# rubber pellets



## fishhead (Jul 19, 2006)

Can anyone tell me about shotgun shells filled with rubber pellets? Range? Safety?

I'm interested in using them to discourage stray dogs.


----------



## EDDIE BUCK (Jul 17, 2005)

Don't know about rubber pellets,but I've heard dry rice works good.Might try some on a board at different ranges first.


----------



## GREENCOUNTYPETE (Jul 25, 2006)

I have a few, were given to me , i havn't shot them . 

we used to use a red ryder to discurage dogs they don't get thru the hide just sting and bounce off.

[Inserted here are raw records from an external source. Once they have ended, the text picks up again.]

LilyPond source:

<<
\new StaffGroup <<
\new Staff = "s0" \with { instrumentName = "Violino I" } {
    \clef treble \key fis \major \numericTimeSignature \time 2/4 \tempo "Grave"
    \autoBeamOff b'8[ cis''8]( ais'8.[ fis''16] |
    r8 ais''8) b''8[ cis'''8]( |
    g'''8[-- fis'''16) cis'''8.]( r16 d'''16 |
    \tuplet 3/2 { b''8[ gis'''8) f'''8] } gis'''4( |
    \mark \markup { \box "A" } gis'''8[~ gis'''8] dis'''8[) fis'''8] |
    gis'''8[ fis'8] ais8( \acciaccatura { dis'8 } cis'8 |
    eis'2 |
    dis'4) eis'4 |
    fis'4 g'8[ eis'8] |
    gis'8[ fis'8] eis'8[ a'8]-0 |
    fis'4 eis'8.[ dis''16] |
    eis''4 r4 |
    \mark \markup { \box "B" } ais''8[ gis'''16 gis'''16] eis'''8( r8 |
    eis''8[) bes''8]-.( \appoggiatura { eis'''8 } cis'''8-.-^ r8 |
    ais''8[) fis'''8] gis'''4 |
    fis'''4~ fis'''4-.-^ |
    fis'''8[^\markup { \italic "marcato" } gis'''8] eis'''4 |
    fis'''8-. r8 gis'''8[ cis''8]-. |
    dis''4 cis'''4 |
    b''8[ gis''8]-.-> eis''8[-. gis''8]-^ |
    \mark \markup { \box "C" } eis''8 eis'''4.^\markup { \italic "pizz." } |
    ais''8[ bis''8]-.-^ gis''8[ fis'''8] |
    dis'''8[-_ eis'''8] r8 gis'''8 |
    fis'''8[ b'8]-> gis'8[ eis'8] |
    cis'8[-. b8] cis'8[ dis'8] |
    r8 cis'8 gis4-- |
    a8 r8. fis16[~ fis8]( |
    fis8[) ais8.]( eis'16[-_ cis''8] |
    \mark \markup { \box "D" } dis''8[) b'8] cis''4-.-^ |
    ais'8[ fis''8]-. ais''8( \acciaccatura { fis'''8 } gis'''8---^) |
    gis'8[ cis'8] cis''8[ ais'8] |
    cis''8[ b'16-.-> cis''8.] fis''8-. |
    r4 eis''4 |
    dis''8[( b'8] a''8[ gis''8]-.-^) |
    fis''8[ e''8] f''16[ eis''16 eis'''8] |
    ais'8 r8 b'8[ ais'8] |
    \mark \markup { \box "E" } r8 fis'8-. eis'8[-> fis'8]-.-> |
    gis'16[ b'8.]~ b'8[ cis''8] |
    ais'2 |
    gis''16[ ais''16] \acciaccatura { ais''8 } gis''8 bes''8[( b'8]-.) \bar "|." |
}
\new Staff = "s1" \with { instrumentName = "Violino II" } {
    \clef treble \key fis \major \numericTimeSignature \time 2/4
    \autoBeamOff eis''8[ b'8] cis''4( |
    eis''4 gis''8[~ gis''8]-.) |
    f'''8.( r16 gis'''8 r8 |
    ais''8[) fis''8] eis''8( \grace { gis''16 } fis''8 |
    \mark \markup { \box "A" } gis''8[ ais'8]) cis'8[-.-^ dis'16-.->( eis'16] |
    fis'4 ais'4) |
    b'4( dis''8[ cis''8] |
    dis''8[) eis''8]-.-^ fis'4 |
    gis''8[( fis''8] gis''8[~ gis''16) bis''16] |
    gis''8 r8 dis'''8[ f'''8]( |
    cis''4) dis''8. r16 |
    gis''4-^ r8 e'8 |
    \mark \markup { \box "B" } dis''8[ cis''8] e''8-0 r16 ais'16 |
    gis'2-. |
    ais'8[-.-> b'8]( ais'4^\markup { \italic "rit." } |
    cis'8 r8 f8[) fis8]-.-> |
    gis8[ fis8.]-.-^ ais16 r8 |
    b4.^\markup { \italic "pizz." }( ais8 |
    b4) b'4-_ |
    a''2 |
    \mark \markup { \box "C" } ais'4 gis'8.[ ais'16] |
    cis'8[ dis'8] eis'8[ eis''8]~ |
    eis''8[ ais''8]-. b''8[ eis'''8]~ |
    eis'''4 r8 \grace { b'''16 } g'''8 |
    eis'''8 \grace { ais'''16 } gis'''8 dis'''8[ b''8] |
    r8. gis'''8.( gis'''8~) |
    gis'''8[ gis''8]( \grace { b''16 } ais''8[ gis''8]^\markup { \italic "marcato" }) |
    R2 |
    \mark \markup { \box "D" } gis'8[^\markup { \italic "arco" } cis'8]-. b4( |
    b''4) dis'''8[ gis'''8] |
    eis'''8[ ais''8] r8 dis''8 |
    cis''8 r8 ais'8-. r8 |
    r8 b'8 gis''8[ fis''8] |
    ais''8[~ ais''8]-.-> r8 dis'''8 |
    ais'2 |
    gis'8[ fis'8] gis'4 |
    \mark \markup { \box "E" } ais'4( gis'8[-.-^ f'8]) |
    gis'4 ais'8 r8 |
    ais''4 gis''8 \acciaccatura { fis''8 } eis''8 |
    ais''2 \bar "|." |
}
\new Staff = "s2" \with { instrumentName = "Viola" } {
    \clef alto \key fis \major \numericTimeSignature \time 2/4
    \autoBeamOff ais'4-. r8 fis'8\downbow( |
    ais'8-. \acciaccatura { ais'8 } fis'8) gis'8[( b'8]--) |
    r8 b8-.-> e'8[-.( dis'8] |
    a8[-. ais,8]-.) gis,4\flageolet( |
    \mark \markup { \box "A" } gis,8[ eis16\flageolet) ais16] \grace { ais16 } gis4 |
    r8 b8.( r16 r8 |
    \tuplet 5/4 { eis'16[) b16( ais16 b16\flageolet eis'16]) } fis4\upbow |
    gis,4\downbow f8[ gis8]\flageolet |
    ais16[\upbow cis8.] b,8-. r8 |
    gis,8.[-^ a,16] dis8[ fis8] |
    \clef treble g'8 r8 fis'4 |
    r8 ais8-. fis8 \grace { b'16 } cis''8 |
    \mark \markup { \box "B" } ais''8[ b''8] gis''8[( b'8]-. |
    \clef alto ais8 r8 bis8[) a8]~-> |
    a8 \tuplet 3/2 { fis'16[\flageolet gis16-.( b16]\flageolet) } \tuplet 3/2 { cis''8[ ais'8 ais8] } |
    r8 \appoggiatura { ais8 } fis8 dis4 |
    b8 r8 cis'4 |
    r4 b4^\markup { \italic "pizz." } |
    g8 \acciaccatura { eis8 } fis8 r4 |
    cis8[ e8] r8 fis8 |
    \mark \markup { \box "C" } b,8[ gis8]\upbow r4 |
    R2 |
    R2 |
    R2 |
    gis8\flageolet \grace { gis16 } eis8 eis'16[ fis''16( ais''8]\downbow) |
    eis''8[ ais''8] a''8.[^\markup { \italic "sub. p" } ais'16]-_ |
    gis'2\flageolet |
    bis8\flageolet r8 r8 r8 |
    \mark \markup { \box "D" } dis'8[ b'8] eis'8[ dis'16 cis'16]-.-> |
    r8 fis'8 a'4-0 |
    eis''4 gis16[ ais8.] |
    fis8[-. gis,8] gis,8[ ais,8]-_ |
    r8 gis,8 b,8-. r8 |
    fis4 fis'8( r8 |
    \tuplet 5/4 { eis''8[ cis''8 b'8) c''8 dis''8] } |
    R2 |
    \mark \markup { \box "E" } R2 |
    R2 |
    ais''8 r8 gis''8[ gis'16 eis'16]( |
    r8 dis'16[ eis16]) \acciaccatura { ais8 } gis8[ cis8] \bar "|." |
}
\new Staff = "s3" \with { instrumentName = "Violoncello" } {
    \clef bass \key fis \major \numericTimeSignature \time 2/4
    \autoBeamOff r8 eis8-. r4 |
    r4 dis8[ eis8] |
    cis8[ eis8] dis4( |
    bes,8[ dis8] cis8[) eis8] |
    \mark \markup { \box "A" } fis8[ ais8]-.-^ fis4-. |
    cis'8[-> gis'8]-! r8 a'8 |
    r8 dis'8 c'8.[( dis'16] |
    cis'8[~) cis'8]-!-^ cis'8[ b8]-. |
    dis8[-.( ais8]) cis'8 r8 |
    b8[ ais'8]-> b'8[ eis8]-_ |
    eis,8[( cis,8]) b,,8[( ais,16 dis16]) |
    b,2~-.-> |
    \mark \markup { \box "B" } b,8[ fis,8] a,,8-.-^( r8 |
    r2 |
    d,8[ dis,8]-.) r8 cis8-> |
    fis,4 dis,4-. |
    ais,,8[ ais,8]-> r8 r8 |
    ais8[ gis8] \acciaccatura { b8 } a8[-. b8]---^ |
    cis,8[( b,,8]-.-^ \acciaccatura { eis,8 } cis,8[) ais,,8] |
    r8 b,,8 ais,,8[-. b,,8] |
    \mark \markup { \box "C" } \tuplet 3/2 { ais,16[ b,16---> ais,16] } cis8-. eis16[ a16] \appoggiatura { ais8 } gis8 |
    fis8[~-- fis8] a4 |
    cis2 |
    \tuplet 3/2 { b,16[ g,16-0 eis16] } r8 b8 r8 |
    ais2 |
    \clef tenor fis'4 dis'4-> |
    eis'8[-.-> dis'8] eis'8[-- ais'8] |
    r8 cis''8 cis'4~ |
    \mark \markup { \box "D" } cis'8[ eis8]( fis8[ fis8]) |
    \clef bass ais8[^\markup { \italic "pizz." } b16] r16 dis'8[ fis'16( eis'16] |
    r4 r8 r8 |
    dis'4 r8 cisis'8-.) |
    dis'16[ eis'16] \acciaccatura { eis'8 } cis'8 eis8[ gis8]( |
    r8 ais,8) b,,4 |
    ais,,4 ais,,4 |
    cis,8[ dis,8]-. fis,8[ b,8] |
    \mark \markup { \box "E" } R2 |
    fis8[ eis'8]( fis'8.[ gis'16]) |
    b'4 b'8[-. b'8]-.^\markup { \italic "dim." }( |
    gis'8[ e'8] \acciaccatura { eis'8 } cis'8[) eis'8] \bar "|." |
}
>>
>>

but you can't be sure about the spread of a rubber buckshot , so if you would have been justified in shooting the dog in the first place 

same as you have to be to use them on people , so why bother 

i have one older freind ,was shot with rock salt as a kid , 40 yards or so his hole back side , worste part was he was watching the kid who was stealing the peaches , it went thru his shirt and pants and inbedded in his skin and burned he said he layed in a cold creek for an hour trying to make the burning stop , before he went home and his mom patched him up. for him no point a black/NA kid in 1950 west virginia in calling the police to complain about being shot , he was watching a crime of peach theaft even though he wasn't doing it himself


----------



## PyroDon (Jul 30, 2006)

Ive reloaded 20 Ga shells with the rubber "zebra"pellets they used to sell .
roughly 22 cal yellow rubber balls , they were effective for a little over 35 ft with a light powder load (think trap load) 
Of course silicone caulking makes a good dog deterent if you use a full plastic wadd .
Tape the splits in the wad your using for a mold and put about 1/4" of caulking in , let that set up and repeat until you have the wad full remove the silicone plug and load in another shell .
these have about the same range but at close range they will break ribs on a dog .
Think you'll need to do reloading unless you can get a hold of some LEO bean bag shells


----------



## fishhead (Jul 19, 2006)

Thanks for the idea. I never thought about silicone chaulking.


----------